95,Categorize the news article into one of the 18...,A man donning a full-faced safety helmet stood...,CRIME
96,Categorize the news article into one of the 18...,Pharma 411 http://t.co/7WfIBSsXz5 #biotech ...,TECH
97,Categorize the news article into one of the 18...,SOURCE Express Scripts\n\nST. LOUIS \n\nMr.
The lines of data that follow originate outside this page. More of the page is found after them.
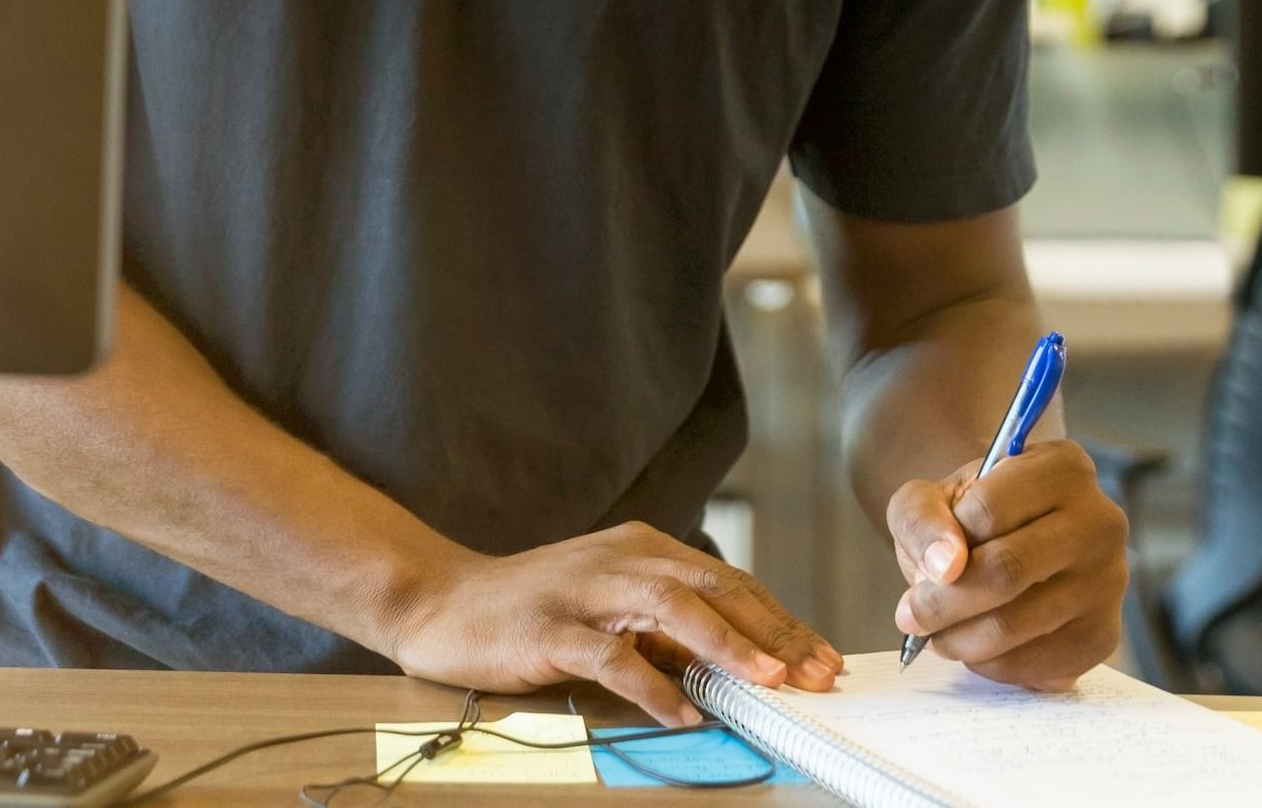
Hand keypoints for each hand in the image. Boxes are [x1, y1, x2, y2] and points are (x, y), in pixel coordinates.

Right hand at [379, 521, 843, 726]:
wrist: (441, 600)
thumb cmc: (530, 608)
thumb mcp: (607, 605)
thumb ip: (664, 626)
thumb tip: (735, 663)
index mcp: (639, 547)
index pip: (726, 580)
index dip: (779, 619)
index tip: (820, 658)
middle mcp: (618, 558)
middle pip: (712, 586)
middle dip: (771, 631)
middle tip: (815, 673)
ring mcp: (582, 590)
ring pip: (669, 607)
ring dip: (724, 644)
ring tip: (766, 680)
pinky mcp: (549, 627)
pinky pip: (610, 655)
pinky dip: (652, 685)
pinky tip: (681, 713)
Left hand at [888, 440, 1126, 689]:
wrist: (1007, 541)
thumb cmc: (966, 514)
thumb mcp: (928, 497)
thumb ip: (922, 518)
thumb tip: (945, 567)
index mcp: (1062, 467)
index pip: (988, 510)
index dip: (944, 542)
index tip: (924, 562)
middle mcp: (1100, 521)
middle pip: (1006, 571)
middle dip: (943, 603)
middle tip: (909, 616)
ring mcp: (1110, 582)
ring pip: (1020, 623)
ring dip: (961, 639)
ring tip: (935, 633)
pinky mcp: (1105, 635)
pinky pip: (1042, 664)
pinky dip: (993, 665)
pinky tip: (973, 647)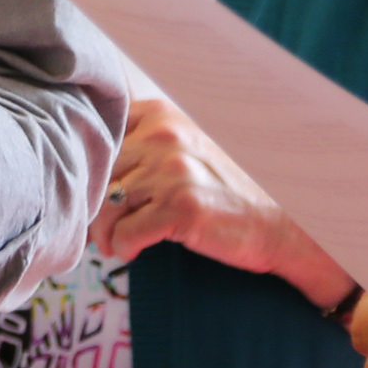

Sl...,TECH
98,Categorize the news article into one of the 18...,"Date: September 6-8, 2015 \n\nLocation: Olympi...",BUSINESS


In [None]:
# Converting to list of dictionaries
news_json = output_news_df.to_json(orient = 'records', lines = True).splitlines()

In [None]:
print(news_json[0])

{"instruction":"Categorize the news article into one of the 18 categories:\n\nWORLD NEWS\nCOMEDY\nPOLITICS\nTECH\nSPORTS\nBUSINESS\nOTHERS\nENTERTAINMENT\nCULTURE & ARTS\nFOOD & DRINK\nMEDIA\nRELIGION\nMONEY\nHEALTHY LIVING\nSCIENCE\nEDUCATION\nCRIME\nENVIRONMENT\n\n","input":"SANTIAGO DE CUBA, Cuba - Pope Francis wraps up his visit to Cuba on Tuesday and heads to the United States, figuratively connecting the two longtime Cold War adversaries who have reached detente with the help of his mediation. \n\nThe 78-year-old Argentine pope will celebrate Mass at the sanctuary of the Virgin of Charity of El Cobre, the country's holiest shrine and one also venerated by non-believers and practitioners of Afro-Cuban religions infused with varying degrees of Catholicism. \n  \nAt El Cobre on Monday, Francis prayed for reconciliation among all Cubans, both at home and around the world. \n\nAn estimated 2 million Cubans have left the island since the 1959 revolution with some 1.3 million currently 

In [None]:
# Saving as a JSON file
with open(f"{path}{output_data_json_filename}", 'w') as f:
    for line in news_json:
        f.write(f"{line}\n")

In [None]:
# Saving as a CSV file
output_news_df.to_csv(f"{path}{output_data_csv_filename}", index = False)

### Conclusion

In this notebook, I have leveraged GPT 3.5, a powerful Large Language Model, to create a labelled dataset for news categorization. This dataset consists of approximately 100 high-quality records (work in progress to add more sample) and was produced with minimal human intervention.

In an upcoming Google Colab notebook, I will demonstrate how to build a custom news classifier by fine-tuning / instruct-tuning Llama 2 on this dataset and categorize news articles into one of the several categories.